**Your instructions:** Take the lines below beginning at the line that has "http://www.neuroassociates.us/" and stopping after the line that has "Syrinx G95.0 |", and print them exactly as they are, with no other lines.

**Record excerpts:**
::::::

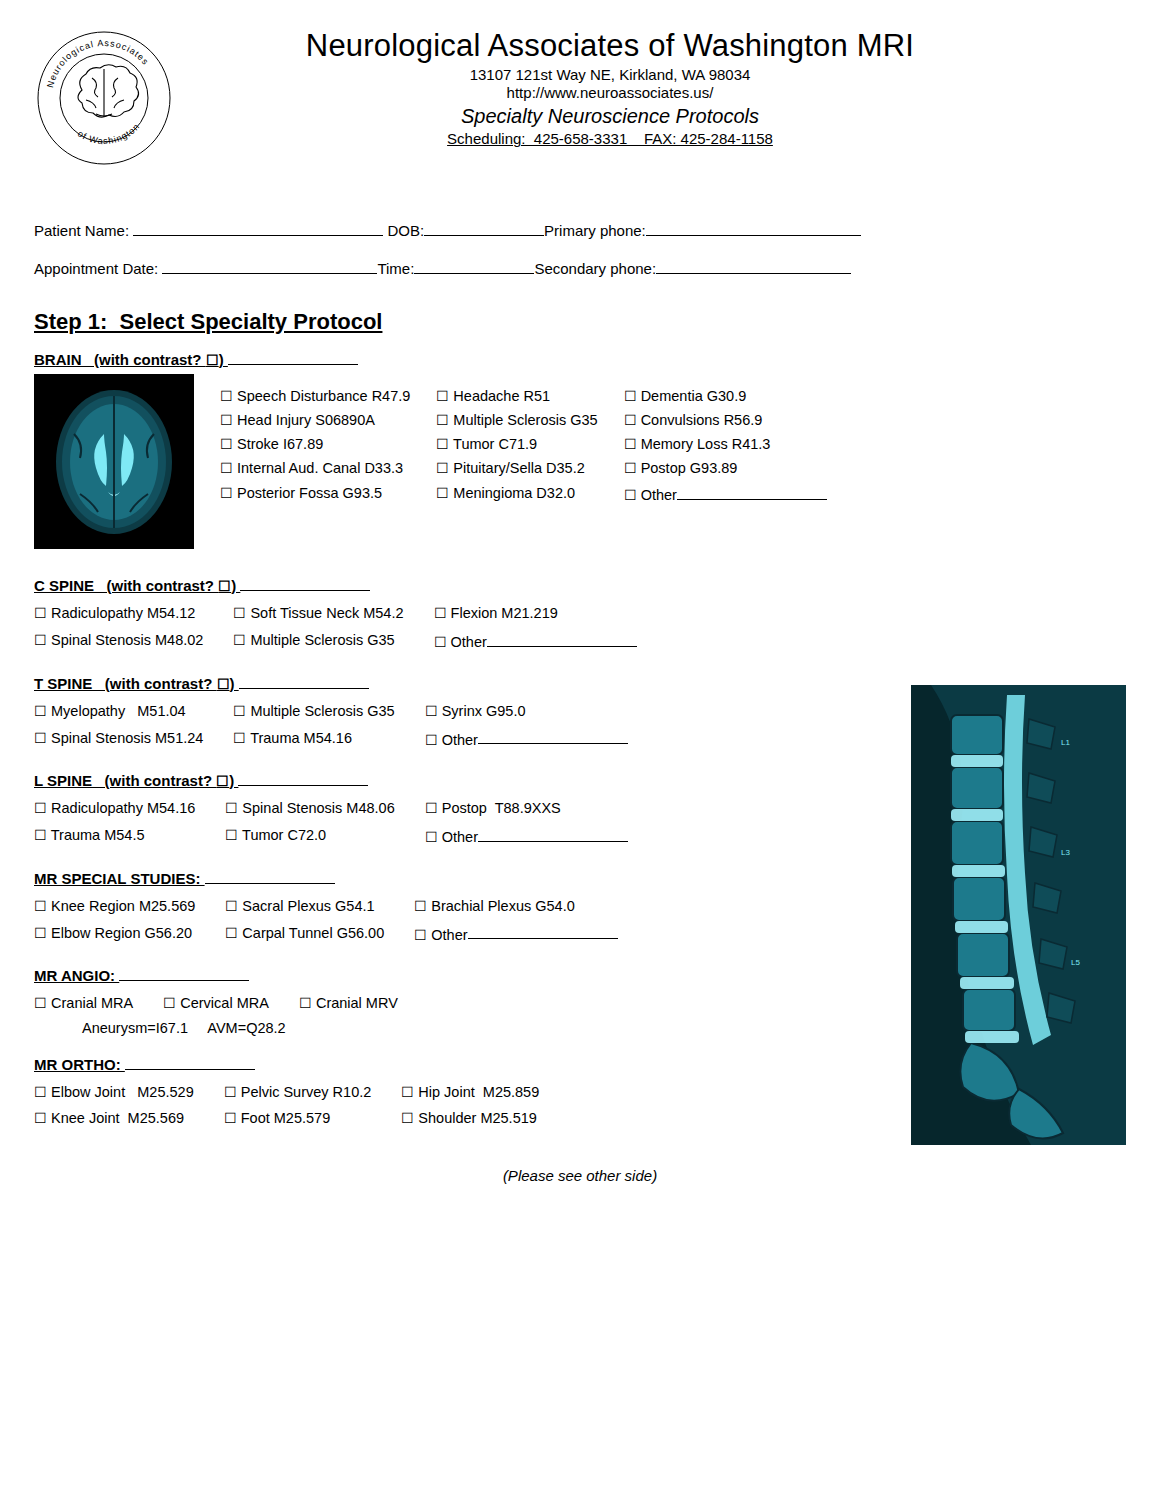Neurological Associates of Washington
Neurological Associates of Washington MRI
13107 121st Way NE, Kirkland, WA 98034
http://www.neuroassociates.us/
Specialty Neuroscience Protocols
Scheduling: 425-658-3331 FAX: 425-284-1158
Patient Name: DOB: Primary phone:
Appointment Date: Time: Secondary phone:
Step 1: Select Specialty Protocol
BRAIN (with contrast? ☐)
| ☐ Speech Disturbance R47.9 | ☐ Headache R51 | ☐ Dementia G30.9 |
| ☐ Head Injury S06890A | ☐ Multiple Sclerosis G35 | ☐ Convulsions R56.9 |
| ☐ Stroke I67.89 | ☐ Tumor C71.9 | ☐ Memory Loss R41.3 |
| ☐ Internal Aud. Canal D33.3 | ☐ Pituitary/Sella D35.2 | ☐ Postop G93.89 |
| ☐ Posterior Fossa G93.5 | ☐ Meningioma D32.0 | ☐ Other |
C SPINE (with contrast? ☐)
| ☐ Radiculopathy M54.12 | ☐ Soft Tissue Neck M54.2 | ☐ Flexion M21.219 |
| ☐ Spinal Stenosis M48.02 | ☐ Multiple Sclerosis G35 | ☐ Other |
T SPINE (with contrast? ☐)
| ☐ Myelopathy M51.04 | ☐ Multiple Sclerosis G35 | ☐ Syrinx G95.0 |
| ☐ Spinal Stenosis M51.24 | ☐ Trauma M54.16 | ☐ Other |
L SPINE (with contrast? ☐)
| ☐ Radiculopathy M54.16 | ☐ Spinal Stenosis M48.06 | ☐ Postop T88.9XXS |
| ☐ Trauma M54.5 | ☐ Tumor C72.0 | ☐ Other |
MR SPECIAL STUDIES:
| ☐ Knee Region M25.569 | ☐ Sacral Plexus G54.1 | ☐ Brachial Plexus G54.0 |
| ☐ Elbow Region G56.20 | ☐ Carpal Tunnel G56.00 | ☐ Other |
MR ANGIO:
| ☐ Cranial MRA | ☐ Cervical MRA | ☐ Cranial MRV |
Aneurysm=I67.1 AVM=Q28.2
MR ORTHO:
| ☐ Elbow Joint M25.529 | ☐ Pelvic Survey R10.2 | ☐ Hip Joint M25.859 |
| ☐ Knee Joint M25.569 | ☐ Foot M25.579 | ☐ Shoulder M25.519 |
L1 L3 L5
(Please see other side)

::::::

**Response for this exercise:**
http://www.neuroassociates.us/
Specialty Neuroscience Protocols
Scheduling: 425-658-3331 FAX: 425-284-1158
Patient Name: DOB: Primary phone:
Appointment Date: Time: Secondary phone:
Step 1: Select Specialty Protocol
BRAIN (with contrast? ☐)
| ☐ Speech Disturbance R47.9 | ☐ Headache R51 | ☐ Dementia G30.9 |
| ☐ Head Injury S06890A | ☐ Multiple Sclerosis G35 | ☐ Convulsions R56.9 |
| ☐ Stroke I67.89 | ☐ Tumor C71.9 | ☐ Memory Loss R41.3 |
| ☐ Internal Aud. Canal D33.3 | ☐ Pituitary/Sella D35.2 | ☐ Postop G93.89 |
| ☐ Posterior Fossa G93.5 | ☐ Meningioma D32.0 | ☐ Other |
C SPINE (with contrast? ☐)
| ☐ Radiculopathy M54.12 | ☐ Soft Tissue Neck M54.2 | ☐ Flexion M21.219 |
| ☐ Spinal Stenosis M48.02 | ☐ Multiple Sclerosis G35 | ☐ Other |
T SPINE (with contrast? ☐)
| ☐ Myelopathy M51.04 | ☐ Multiple Sclerosis G35 | ☐ Syrinx G95.0 |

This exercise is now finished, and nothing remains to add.